Quote all of the data exactly as given. Skip every picture it contains.

*** Block opens ***

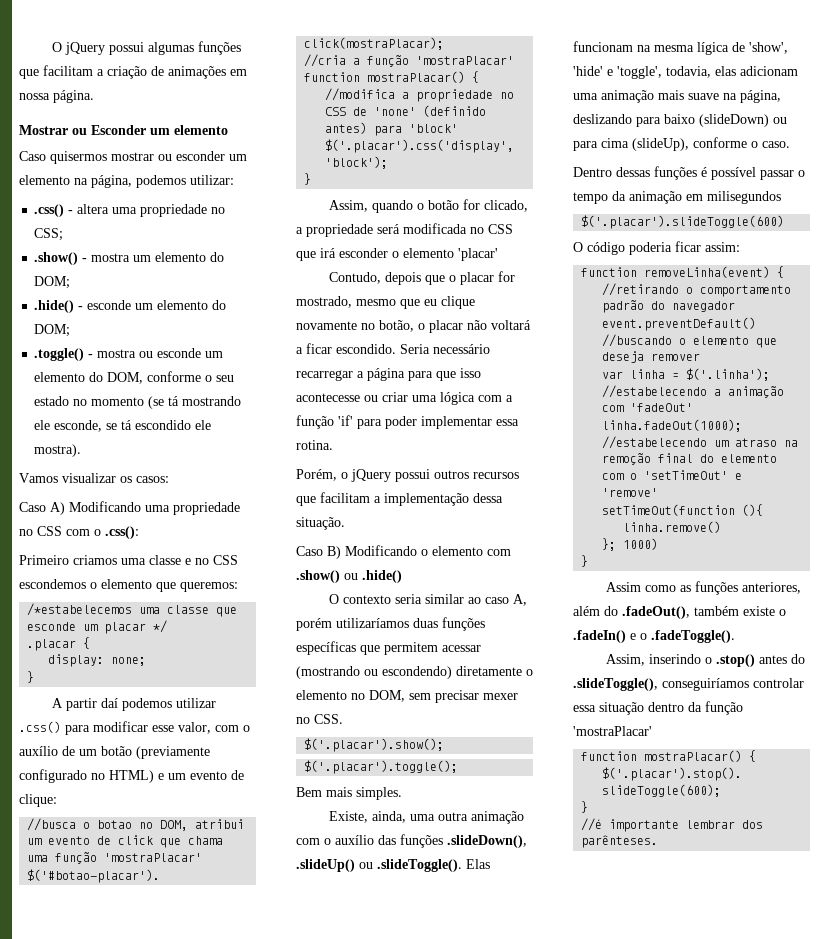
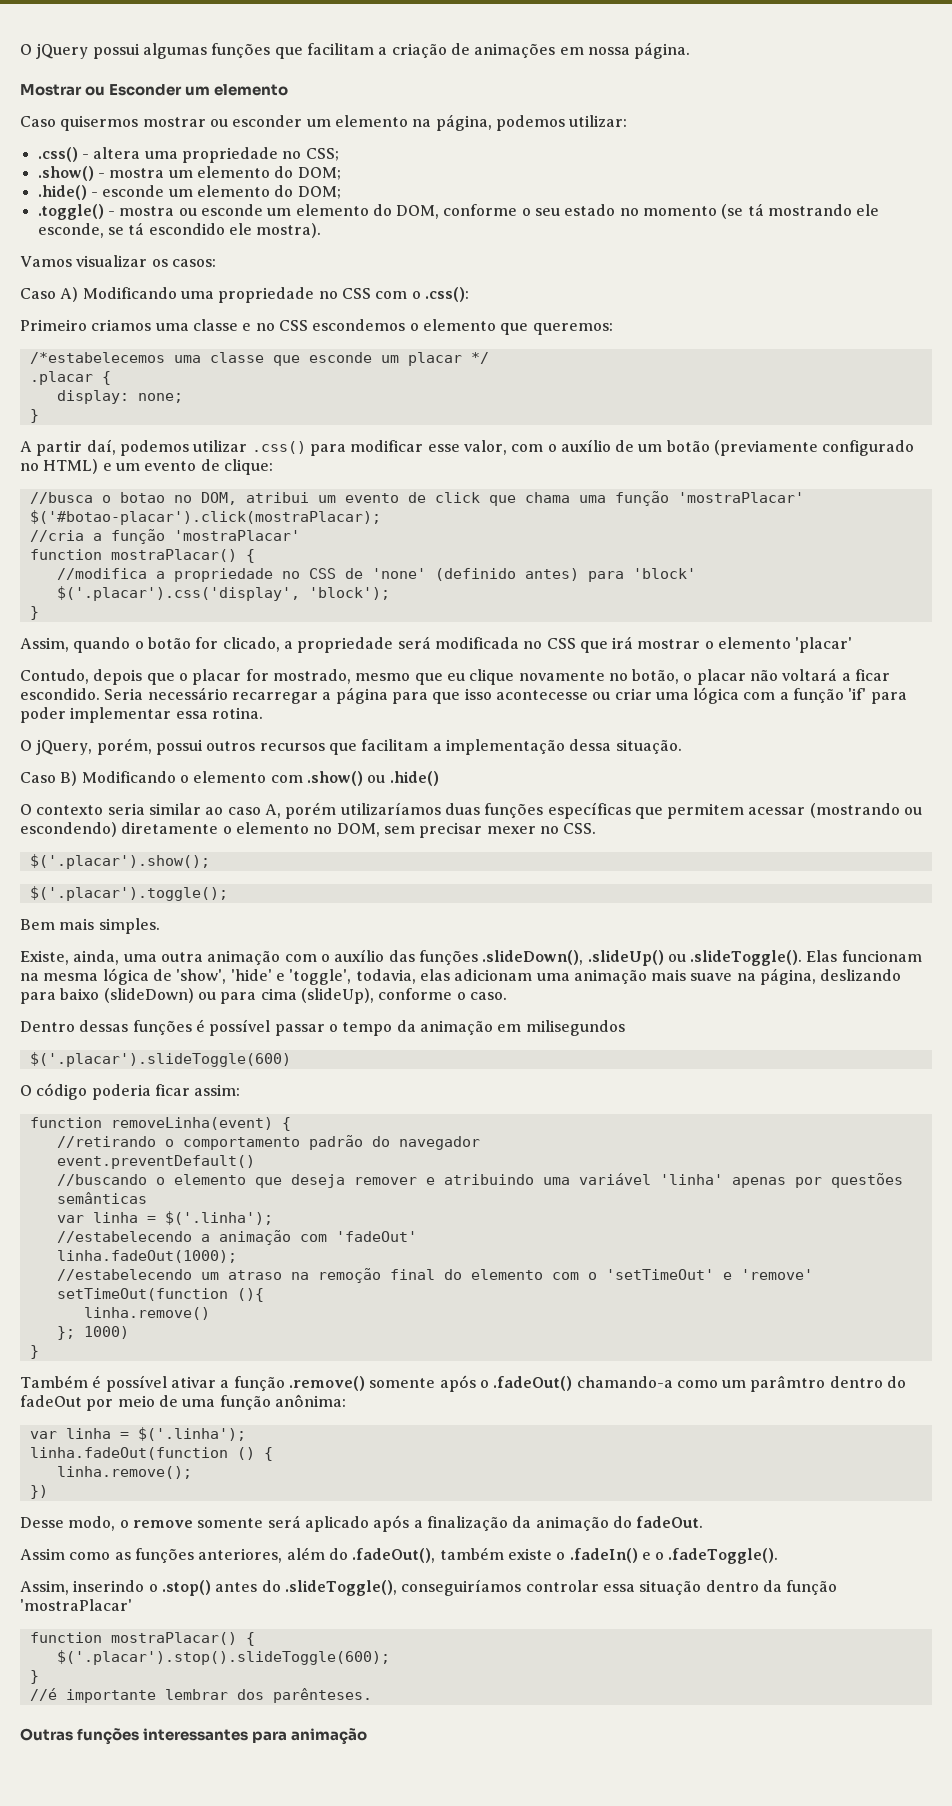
[101,698,119,708] daí -> [86,439,116,455] daí,
[339,248,388,258] esconder -> [637,639,701,649] mostrar
[296,469,391,482] Porém, o jQuery -> [20,738,152,755] O jQuery, porém,
[697,42,729,55] lígica -> [102,968,149,985] lógica
(701, 357) none -> [425,1173,903,1188] [56,1192,147,1204] e atribuindo uma variável 'linha' apenas por questões semânticas
(589, 561) none -> [20,1375,907,1392] [20,1394,346,1411] [29,1427,246,1441] [29,1447,273,1461] [56,1466,192,1479] [29,1485,48,1499] [20,1515,704,1532] // Também é possível ativar a função .remove() somente após o .fadeOut() chamando-a como um parâmtro dentro do fadeOut por meio de uma função anônima: // var linha = $('.linha'); // linha.fadeOut(function () { // linha.remove(); // }) // Desse modo, o remove somente será aplicado após a finalização da animação do fadeOut.
(659, 841) none -> [20,1728,368,1745] // Outras funções interessantes para animação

*** Block closes ***

## SOLVED EXERCISE
[101,698,119,708] daí -> [86,439,116,455] daí,
[339,248,388,258] esconder -> [637,639,701,649] mostrar
[296,469,391,482] Porém, o jQuery -> [20,738,152,755] O jQuery, porém,
[697,42,729,55] lígica -> [102,968,149,985] lógica
(701, 357) none -> [425,1173,903,1188] [56,1192,147,1204] e atribuindo uma variável 'linha' apenas por questões semânticas
(589, 561) none -> [20,1375,907,1392] [20,1394,346,1411] [29,1427,246,1441] [29,1447,273,1461] [56,1466,192,1479] [29,1485,48,1499] [20,1515,704,1532] // Também é possível ativar a função .remove() somente após o .fadeOut() chamando-a como um parâmtro dentro do fadeOut por meio de uma função anônima: // var linha = $('.linha'); // linha.fadeOut(function () { // linha.remove(); // }) // Desse modo, o remove somente será aplicado após a finalização da animação do fadeOut.
(659, 841) none -> [20,1728,368,1745] // Outras funções interessantes para animação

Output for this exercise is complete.